An ordained pastor of the gospel for 21 years, Niles said: “God has given me the blessing to write my own songs, and all the songs on my Break Through CD are originals, written by me. I can only describe my songwriting as inspirational; songs just come into my head. I can’t just sit down with a pen and a piece of paper and write a song. For instance, the first song on the CD, Unto You, came to me one day while standing in a line in the bank. Sometimes songs come to me while having breakfast, lying in bed, on a boat ride, just so out of the blue. Behave Yourself was written while I walking through Port-of-Spain, after seeing a schoolboy killed in Laventille.”
Niles did his first solo concert in 1983—St Clair Niles in Concert—at San Juan Pentecostal Church and hasn’t been able to produce another since. He explained: “I am stretched in so many different directions that it is difficult to properly stage a concert.”
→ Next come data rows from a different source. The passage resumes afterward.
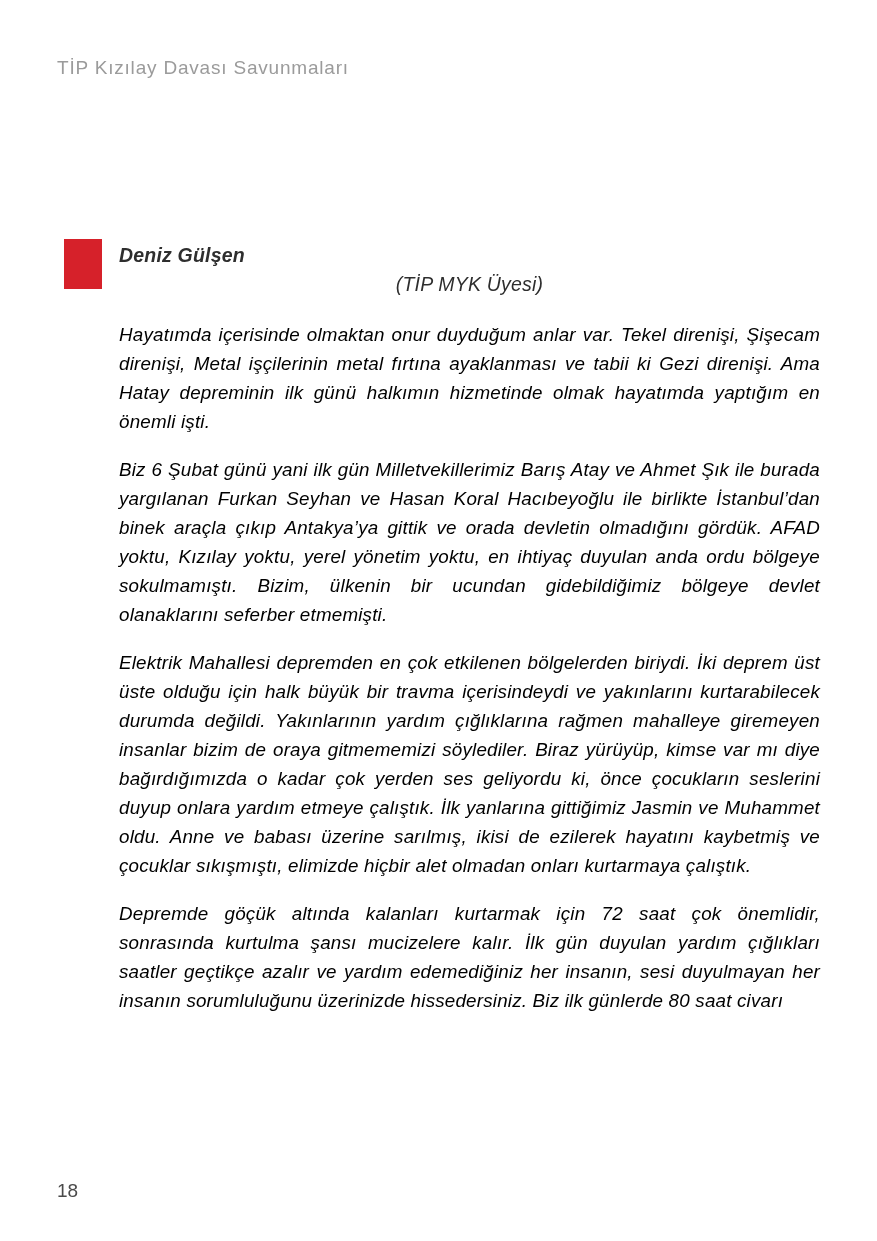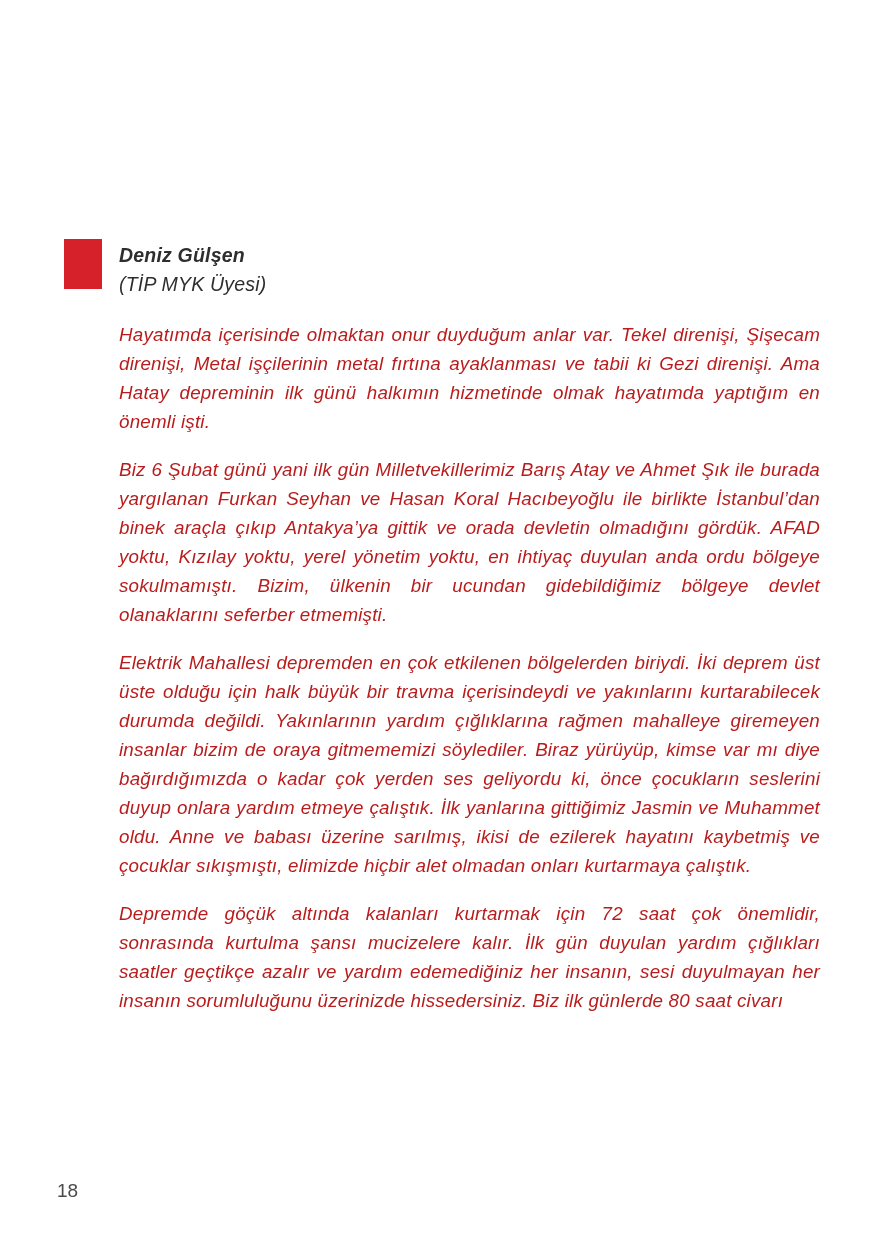--- a/index.html
+++ b/index.html
@@ -76,6 +76,7 @@
 
 <div class="page">
 
+  <div class="running-header">TİP Kızılay Davası Savunmaları</div>
 
   <div class="red-square"></div>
In 1997, Niles won the National Local Gospel Song Festival, staged at Naparima Bowl, San Fernando, and one of his prizes was a one-year recording contract. “The CD was supposed to have been started since back then,” said Niles, “but then I had no songs. For quite some time I wasn’t of sufficiently good voice to do a CD. It was mainly through the cajoling of the producers—Cyril and Cee Jay Perez—and singer Tenille Lewis, that I finally buckled down and completed the project. I know I can do much better work than what is heard on the CD.
“I have received tremendous assistance from several people in the background in making this CD possible. Among these people are Mark and Diane Alexis and Fausta Houllier, and sponsors Lee Quin’s Contractors and Christian Printers.”
Niles doesn’t think that Break Through has made a breakthrough as yet. He said: “These songs are good songs, all with positive messages, for every one. I would really like all music lovers to get the opportunity to hear my music.”
Break Through is at all local gospel radio stations, and has also been sent to North America, Australia and a few Caribbean islands. Niles said a second CD is in the making. He said: “I have enough written material to do at least two more CDs right now. But, producing a CD is expensive business so I’ve got to consolidate and build.”